Supplied data START
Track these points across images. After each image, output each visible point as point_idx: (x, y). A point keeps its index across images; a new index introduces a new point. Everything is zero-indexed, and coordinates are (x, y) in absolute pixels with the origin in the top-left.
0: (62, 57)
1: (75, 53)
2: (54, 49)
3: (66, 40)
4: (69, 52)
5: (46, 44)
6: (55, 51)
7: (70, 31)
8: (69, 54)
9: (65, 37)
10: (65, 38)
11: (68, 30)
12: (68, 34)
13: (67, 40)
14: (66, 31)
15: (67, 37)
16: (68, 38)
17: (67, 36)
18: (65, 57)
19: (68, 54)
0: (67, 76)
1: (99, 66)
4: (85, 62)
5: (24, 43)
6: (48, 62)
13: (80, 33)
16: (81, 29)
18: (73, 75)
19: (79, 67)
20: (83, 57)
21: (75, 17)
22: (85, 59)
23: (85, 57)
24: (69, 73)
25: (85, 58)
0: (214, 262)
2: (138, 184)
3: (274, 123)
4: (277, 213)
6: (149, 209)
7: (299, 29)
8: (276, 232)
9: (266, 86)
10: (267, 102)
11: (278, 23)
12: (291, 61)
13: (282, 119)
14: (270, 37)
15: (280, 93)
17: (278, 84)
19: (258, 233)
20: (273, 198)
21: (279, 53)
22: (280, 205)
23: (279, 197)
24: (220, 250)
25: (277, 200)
Supplied data END
Supplied data START
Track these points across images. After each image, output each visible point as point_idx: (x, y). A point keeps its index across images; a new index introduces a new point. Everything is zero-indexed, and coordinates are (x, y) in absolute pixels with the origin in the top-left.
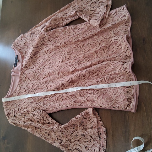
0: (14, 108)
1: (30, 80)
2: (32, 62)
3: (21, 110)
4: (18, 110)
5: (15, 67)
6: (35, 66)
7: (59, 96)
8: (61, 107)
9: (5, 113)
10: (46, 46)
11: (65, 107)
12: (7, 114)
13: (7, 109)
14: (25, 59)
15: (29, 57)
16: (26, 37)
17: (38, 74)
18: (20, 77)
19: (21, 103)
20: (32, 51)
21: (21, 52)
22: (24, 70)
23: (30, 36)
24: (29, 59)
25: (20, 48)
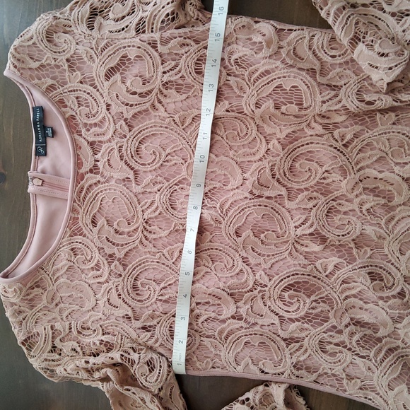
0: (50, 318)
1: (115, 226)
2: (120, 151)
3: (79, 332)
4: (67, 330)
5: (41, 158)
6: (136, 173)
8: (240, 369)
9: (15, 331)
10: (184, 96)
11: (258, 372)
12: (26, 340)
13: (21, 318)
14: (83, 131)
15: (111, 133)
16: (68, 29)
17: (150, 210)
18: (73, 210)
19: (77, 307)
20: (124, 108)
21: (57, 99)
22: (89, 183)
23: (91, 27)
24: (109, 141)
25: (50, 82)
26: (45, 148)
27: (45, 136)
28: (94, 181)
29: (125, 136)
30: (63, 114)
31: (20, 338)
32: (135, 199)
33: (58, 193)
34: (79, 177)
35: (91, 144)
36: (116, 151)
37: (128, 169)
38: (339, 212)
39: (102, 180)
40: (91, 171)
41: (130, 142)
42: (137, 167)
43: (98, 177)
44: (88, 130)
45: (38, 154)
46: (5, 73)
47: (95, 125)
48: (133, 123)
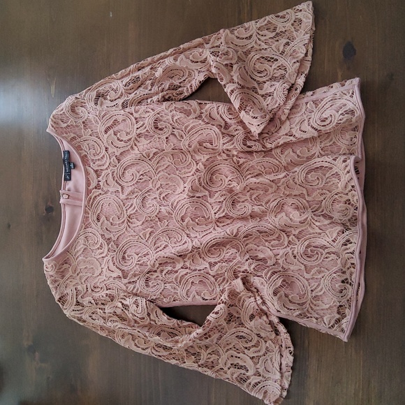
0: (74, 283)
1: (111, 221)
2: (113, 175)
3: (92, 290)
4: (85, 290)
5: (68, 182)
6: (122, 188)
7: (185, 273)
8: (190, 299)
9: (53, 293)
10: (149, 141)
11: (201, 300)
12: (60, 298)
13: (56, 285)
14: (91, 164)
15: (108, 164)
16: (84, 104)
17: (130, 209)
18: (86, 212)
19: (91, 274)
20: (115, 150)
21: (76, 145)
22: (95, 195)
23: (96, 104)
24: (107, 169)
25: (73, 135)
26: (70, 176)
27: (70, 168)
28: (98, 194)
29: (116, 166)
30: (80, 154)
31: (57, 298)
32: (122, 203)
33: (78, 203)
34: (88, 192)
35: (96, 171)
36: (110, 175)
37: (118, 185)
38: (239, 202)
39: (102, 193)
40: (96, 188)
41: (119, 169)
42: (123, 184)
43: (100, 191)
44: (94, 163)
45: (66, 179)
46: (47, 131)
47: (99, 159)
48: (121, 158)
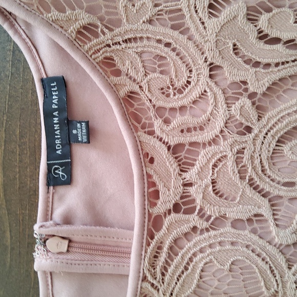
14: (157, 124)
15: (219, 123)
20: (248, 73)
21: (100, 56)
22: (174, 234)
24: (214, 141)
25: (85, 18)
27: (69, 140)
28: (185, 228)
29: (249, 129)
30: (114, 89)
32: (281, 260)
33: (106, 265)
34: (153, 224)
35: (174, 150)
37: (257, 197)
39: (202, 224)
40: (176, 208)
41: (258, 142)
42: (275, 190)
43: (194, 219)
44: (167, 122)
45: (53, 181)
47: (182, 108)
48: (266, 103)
Supplied data END
● What is required
Rewrite the rows above as a JSON list of strings, one string per line, covering everything from the line containing "26: (45, 148)" down through the line containing "48: (266, 103)". Skip blank lines, and leave out the picture markers.

● Output
[
  "26: (45, 148)",
  "27: (45, 136)",
  "28: (94, 181)",
  "29: (125, 136)",
  "30: (63, 114)",
  "31: (20, 338)",
  "32: (135, 199)",
  "33: (58, 193)",
  "34: (79, 177)",
  "35: (91, 144)",
  "36: (116, 151)",
  "37: (128, 169)",
  "38: (339, 212)",
  "39: (102, 180)",
  "40: (91, 171)",
  "41: (130, 142)",
  "42: (137, 167)",
  "43: (98, 177)",
  "44: (88, 130)",
  "45: (38, 154)",
  "46: (5, 73)",
  "47: (95, 125)",
  "48: (133, 123)",
  "0: (74, 283)",
  "1: (111, 221)",
  "2: (113, 175)",
  "3: (92, 290)",
  "4: (85, 290)",
  "5: (68, 182)",
  "6: (122, 188)",
  "7: (185, 273)",
  "8: (190, 299)",
  "9: (53, 293)",
  "10: (149, 141)",
  "11: (201, 300)",
  "12: (60, 298)",
  "13: (56, 285)",
  "14: (91, 164)",
  "15: (108, 164)",
  "16: (84, 104)",
  "17: (130, 209)",
  "18: (86, 212)",
  "19: (91, 274)",
  "20: (115, 150)",
  "21: (76, 145)",
  "22: (95, 195)",
  "23: (96, 104)",
  "24: (107, 169)",
  "25: (73, 135)",
  "26: (70, 176)",
  "27: (70, 168)",
  "28: (98, 194)",
  "29: (116, 166)",
  "30: (80, 154)",
  "31: (57, 298)",
  "32: (122, 203)",
  "33: (78, 203)",
  "34: (88, 192)",
  "35: (96, 171)",
  "36: (110, 175)",
  "37: (118, 185)",
  "38: (239, 202)",
  "39: (102, 193)",
  "40: (96, 188)",
  "41: (119, 169)",
  "42: (123, 184)",
  "43: (100, 191)",
  "44: (94, 163)",
  "45: (66, 179)",
  "46: (47, 131)",
  "47: (99, 159)",
  "48: (121, 158)",
  "14: (157, 124)",
  "15: (219, 123)",
  "20: (248, 73)",
  "21: (100, 56)",
  "22: (174, 234)",
  "24: (214, 141)",
  "25: (85, 18)",
  "27: (69, 140)",
  "28: (185, 228)",
  "29: (249, 129)",
  "30: (114, 89)",
  "32: (281, 260)",
  "33: (106, 265)",
  "34: (153, 224)",
  "35: (174, 150)",
  "37: (257, 197)",
  "39: (202, 224)",
  "40: (176, 208)",
  "41: (258, 142)",
  "42: (275, 190)",
  "43: (194, 219)",
  "44: (167, 122)",
  "45: (53, 181)",
  "47: (182, 108)",
  "48: (266, 103)"
]